Conclusions
EcLPS and EfLTA induced the production of CCL3 and unbalanced the synthesis of CXCL12 in a manner dependent on the specific tissue origin of fibroblasts.
Methods
Cultures of fibroblasts from gingiva and periodontal ligament as well as from dental pulp from permanent and deciduous teeth were established by using an explant technique and stimulated with increasing concentrations of Escherichia coli lipopolysaccharide (EcLPS) and Enterococcus faecalis lipoteichoic acid (EfLTA) for 1, 6, and 24 hours. Supernatants were tested for CCL3 and CXCL12 by enzyme-linked immunosorbent assay.
Results
In general, CCL3 production was induced by EcLPS in the 4 fibroblast subtypes and by EfLTA in fibroblasts from gingiva and periodontal ligament. Constitutive CXCL12 synthesis decreased in all fibroblast subtypes especially under stimulation with EcLPS. Fibroblast from permanent deciduous teeth was the cell type presenting the most expressive reduction in CXCL12 release by both stimuli.
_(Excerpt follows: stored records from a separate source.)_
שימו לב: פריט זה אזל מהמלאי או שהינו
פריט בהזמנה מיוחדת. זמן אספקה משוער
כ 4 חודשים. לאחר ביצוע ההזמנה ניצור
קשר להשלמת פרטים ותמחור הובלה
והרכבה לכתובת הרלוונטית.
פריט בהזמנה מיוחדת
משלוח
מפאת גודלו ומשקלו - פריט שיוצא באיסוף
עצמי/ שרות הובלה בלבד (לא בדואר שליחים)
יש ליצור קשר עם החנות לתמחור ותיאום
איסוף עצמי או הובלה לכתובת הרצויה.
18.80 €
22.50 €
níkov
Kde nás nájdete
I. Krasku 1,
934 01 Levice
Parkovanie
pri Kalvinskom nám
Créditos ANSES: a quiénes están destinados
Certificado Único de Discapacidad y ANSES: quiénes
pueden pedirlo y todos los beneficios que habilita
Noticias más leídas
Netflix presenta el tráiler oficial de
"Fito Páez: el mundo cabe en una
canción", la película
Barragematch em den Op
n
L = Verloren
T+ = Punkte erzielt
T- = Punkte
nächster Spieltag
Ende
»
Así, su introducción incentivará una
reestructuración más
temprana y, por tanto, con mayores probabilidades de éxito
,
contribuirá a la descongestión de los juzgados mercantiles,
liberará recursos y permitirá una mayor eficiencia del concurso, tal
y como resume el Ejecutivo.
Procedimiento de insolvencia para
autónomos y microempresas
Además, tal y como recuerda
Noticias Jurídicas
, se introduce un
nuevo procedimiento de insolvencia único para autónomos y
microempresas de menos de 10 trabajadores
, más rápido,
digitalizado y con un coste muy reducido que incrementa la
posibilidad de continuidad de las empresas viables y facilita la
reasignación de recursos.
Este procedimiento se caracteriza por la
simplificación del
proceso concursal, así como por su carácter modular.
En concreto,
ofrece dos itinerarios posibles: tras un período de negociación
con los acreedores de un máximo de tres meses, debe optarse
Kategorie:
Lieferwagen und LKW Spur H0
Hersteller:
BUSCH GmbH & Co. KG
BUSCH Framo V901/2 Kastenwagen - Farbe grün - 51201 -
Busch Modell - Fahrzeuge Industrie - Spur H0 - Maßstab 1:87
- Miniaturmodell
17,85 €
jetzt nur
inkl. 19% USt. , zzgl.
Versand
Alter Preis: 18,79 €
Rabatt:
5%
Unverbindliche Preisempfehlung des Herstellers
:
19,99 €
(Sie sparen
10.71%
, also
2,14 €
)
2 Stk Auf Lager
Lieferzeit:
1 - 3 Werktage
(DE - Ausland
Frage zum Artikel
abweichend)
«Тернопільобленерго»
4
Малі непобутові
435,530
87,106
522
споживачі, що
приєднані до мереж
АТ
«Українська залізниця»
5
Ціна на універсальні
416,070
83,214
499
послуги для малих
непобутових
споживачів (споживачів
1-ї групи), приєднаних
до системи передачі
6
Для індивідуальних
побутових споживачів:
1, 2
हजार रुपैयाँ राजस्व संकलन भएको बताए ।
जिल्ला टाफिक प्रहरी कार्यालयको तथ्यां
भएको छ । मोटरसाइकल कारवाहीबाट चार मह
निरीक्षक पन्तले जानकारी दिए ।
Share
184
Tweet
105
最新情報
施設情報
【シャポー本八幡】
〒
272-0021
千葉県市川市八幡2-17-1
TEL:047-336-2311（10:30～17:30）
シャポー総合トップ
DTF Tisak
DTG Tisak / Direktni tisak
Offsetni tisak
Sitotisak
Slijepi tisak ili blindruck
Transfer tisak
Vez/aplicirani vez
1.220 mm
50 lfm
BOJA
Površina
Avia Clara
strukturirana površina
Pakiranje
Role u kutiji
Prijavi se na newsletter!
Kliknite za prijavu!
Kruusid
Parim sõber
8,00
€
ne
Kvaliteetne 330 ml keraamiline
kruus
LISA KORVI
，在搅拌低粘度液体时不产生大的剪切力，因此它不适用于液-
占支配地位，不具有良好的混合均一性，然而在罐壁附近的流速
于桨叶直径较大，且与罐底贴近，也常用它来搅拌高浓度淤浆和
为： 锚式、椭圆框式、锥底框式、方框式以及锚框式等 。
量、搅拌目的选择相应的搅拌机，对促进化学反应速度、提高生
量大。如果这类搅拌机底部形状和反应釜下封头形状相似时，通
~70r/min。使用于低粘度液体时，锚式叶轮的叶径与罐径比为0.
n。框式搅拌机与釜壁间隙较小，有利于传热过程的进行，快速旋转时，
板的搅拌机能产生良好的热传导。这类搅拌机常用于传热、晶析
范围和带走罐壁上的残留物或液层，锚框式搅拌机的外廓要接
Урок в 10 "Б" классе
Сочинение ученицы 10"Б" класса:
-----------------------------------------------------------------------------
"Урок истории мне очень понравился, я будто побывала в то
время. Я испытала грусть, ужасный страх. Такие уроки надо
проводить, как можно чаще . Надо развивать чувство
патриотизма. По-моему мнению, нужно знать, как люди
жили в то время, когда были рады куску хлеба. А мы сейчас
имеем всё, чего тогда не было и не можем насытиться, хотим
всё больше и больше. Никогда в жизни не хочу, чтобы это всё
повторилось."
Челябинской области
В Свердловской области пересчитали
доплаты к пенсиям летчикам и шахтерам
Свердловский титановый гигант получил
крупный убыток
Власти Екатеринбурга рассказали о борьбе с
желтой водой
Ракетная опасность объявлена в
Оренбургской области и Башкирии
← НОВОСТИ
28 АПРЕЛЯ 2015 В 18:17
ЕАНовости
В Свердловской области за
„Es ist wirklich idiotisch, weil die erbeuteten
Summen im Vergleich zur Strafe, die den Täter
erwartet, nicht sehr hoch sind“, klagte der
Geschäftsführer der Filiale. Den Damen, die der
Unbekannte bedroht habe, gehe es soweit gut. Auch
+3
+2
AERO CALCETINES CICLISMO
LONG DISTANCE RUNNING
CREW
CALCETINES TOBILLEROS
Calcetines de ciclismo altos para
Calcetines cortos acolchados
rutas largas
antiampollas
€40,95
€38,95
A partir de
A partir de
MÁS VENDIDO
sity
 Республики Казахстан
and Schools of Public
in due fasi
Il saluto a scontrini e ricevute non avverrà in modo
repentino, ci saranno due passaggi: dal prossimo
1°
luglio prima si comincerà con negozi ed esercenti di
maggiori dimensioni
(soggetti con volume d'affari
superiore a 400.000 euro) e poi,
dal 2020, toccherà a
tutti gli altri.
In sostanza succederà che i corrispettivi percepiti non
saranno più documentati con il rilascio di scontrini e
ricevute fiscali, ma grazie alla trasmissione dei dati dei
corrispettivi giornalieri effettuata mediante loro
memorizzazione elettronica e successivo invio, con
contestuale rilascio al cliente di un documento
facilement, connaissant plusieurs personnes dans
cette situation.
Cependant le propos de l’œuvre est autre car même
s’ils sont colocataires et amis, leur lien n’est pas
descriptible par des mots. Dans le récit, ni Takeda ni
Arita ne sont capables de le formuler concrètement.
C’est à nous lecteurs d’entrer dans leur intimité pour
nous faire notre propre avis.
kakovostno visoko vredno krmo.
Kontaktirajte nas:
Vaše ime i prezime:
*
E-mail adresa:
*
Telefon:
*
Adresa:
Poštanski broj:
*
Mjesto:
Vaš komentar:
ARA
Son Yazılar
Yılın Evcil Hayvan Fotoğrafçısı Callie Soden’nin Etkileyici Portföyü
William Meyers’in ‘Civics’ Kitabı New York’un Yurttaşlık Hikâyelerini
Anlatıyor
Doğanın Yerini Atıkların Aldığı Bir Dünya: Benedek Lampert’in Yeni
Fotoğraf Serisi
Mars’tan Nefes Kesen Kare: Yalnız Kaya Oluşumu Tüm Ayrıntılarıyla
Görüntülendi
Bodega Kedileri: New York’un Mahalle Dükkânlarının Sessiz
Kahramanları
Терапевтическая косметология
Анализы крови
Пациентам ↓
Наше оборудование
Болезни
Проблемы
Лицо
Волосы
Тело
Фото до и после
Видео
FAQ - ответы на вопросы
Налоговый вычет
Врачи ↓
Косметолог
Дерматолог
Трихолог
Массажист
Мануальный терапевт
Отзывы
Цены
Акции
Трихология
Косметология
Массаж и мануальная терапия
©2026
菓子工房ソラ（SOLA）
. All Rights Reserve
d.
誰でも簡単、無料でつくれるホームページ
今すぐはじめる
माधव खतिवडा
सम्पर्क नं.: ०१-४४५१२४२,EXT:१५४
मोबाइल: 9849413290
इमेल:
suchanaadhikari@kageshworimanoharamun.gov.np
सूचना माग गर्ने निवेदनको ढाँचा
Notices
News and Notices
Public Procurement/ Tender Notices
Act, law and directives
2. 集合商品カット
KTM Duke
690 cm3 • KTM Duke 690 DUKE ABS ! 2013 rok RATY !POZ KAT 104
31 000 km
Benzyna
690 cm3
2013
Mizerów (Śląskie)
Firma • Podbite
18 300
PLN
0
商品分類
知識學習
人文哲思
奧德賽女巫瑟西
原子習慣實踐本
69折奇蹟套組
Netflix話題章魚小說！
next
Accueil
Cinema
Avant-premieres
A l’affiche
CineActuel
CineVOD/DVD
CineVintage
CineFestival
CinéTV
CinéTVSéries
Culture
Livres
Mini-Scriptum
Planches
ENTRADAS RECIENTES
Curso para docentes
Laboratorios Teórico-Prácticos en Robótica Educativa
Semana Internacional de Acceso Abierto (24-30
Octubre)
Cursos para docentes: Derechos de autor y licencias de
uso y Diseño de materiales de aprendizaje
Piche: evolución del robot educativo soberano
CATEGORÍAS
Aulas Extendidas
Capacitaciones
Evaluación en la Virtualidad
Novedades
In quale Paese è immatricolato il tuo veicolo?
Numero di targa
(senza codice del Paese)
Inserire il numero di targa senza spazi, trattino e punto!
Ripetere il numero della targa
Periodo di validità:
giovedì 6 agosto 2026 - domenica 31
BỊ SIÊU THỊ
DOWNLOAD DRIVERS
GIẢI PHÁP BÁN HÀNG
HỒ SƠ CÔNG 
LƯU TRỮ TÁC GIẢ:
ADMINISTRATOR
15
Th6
On the basis of computational matching of CXCL12 mRNA with the microRNAs miR-141 and miR-200a, their expression was also investigated. Although detected in the fibroblasts, these molecules remained unaltered by bacterial by-product stimulation. Conclusions: EcLPS and EfLTA induced the production of CCL3 and unbalanced the synthesis of CXCL12 in a manner dependent on the specific tissue origin of fibroblasts.